Jim Van Fleet wrote:> 1) ruby script/generate scaffold <entity> will clobber your
<entity>.rb
> file. Is this really what we want?
>
> I''m getting used to Ruby and Rails. My learning process has gone
like
> this.
>
> * Play with scaffolding and database structure until the entry pages ask
> for the right thing.
>
> * Load up irb and make sure the (developer) use cases for my entities
> are as I expect in terms of loading and saving to the DB.
>
> * Go back and write the real UI.
This is one way to do it, others create the UI first as the UI can often
define design criteria and data relationships that one might miss while
just thinking them out. It''s a personal thing, I do both at random.
> In starting step 3, I found out that I''d be having to re-establish
a
> couple of relationship entities that had vanished! This was definitely
> a surprise.
Do you mean files that you had made but then were nuked by a generator?

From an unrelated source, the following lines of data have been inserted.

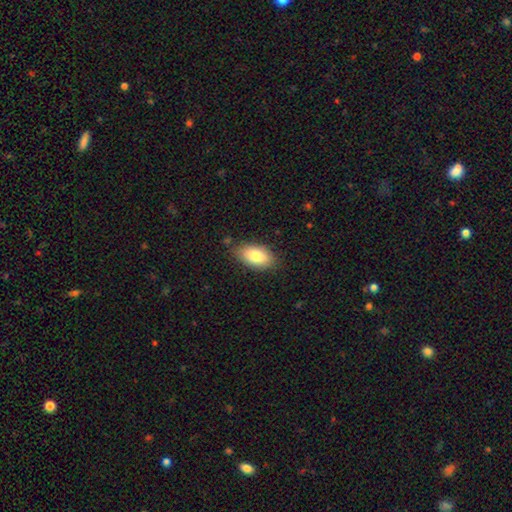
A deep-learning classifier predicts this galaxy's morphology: Overall: smooth (82%). How rounded: in between (92%). Merging: none (80%).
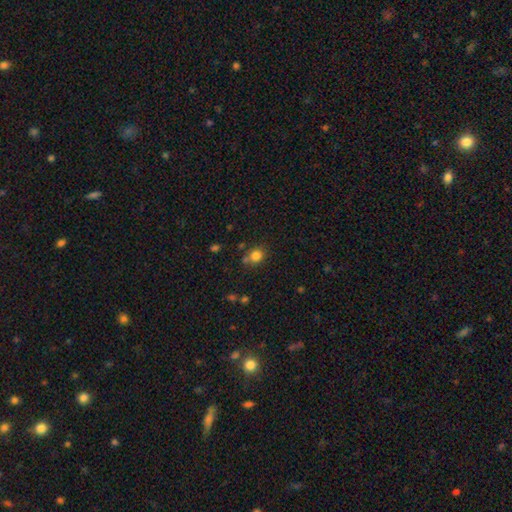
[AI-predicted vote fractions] A smooth galaxy with no disk features (80%) that is round (78%). Merging: none (67%).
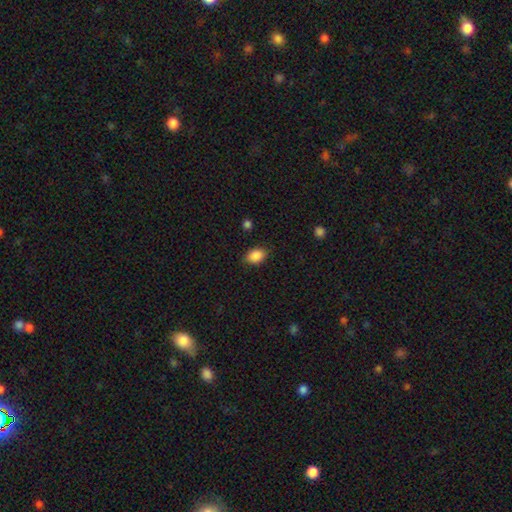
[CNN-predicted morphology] Smooth or featured: smooth — 88% (star or artifact — 8%)
How rounded: in between — 80% (round — 19%)
Merging: none — 84% (minor disturbance — 12%)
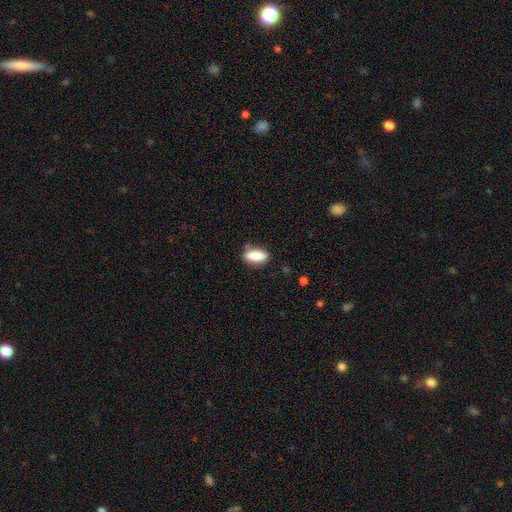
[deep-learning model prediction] Smooth or featured?
  - smooth: 86% *
  - featured or disk: 7%
  - star or artifact: 7%
How rounded?
  - in between: 79% *
  - cigar-shaped: 18%
  - round: 3%
Merging?
  - none: 77% *
  - minor disturbance: 16%
  - major disturbance: 4%
  - merger: 3%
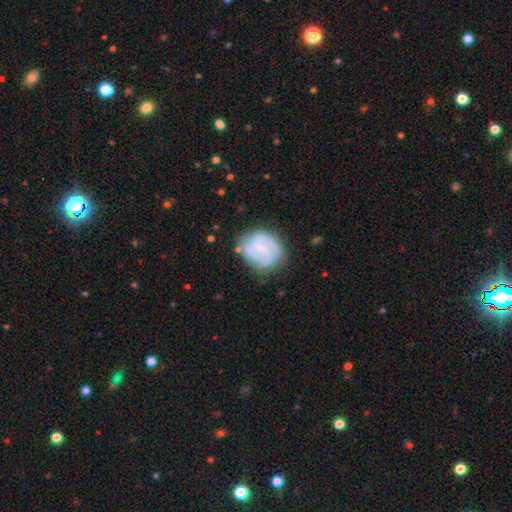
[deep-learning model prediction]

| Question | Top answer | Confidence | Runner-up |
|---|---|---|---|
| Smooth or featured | featured or disk | 70% | smooth (24%) |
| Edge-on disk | no | 98% | yes (2%) |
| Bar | weak | 50% | no (38%) |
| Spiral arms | yes | 84% | no (16%) |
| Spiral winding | tight | 49% | medium (39%) |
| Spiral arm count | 2 | 58% | can't tell (23%) |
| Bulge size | small | 61% | moderate (24%) |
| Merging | none | 69% | minor disturbance (21%) |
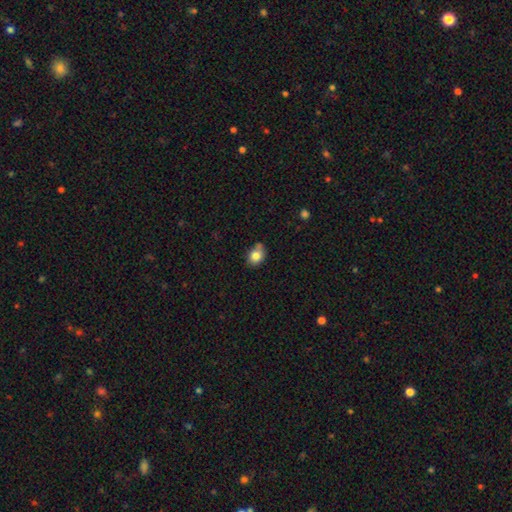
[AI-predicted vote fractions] This appears to be a smooth galaxy with no disk features (81%) that is in between round and cigar-shaped (56%). Merging: none (61%).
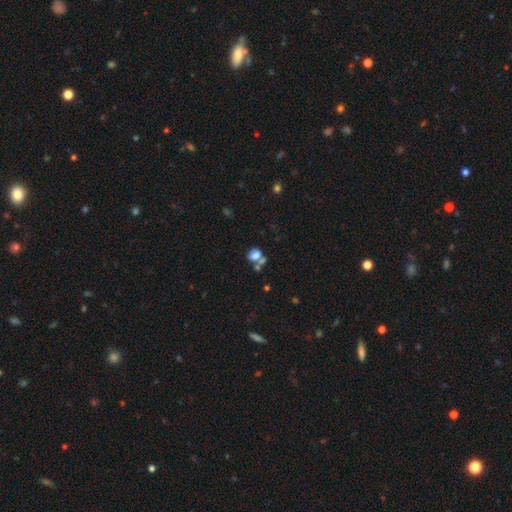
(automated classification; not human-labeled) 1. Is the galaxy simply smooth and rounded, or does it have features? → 73% smooth, 15% featured or disk, 12% star or artifact.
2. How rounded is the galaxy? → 52% round, 46% in between, 1% cigar-shaped.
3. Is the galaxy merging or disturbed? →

I''m not sure I understand what''s going on here for you.
> [...]
> 2) I''m working on a (for now) single-user music database over the
web.
> Among others, I have three entities: Recording (extended by Album
> and LiveShow), Song, and Rating.
>
> Both Recording and Song should be able to be rated. Thus, I''d
normally
> expect the tables to look like this:
>
> Recording:
> ----------
> ...
> rating_id (int)
>
> Song:
> -----
> ...
> rating_id (int)
>
> Rating:
> -------
> id (int)
> rating (float)
> comment (text)
>
> I''d like the rating to be available as song.rating and
recording.rating.
>
> The problem is that if I put has_one on Recording and Song, I have to
> have song_id and recording_id in the Rating: table. Not a big deal, but
> when I do go multi-user, Rating might be the single most populous table
> in the DB, wasting 33% of every row.
>
> If I put belongs_to on Recording and Song then I get the db form I like,
> but no "natural" song.rating field.
>
> Is the best way around this to just add the rating method to Recording
> and Song myself? Or to do something else with the relationship
> codification?
Have you seen the diagram at
http://curry.elitists.net/~scott/ARAssociations.png yet? It might help
clarify what you want to do. Some people get confused about the FK
placement for the has_one relationship (I did, and that''s why I made
the
diagram :), they would want to put a rating_id in Song, as you have.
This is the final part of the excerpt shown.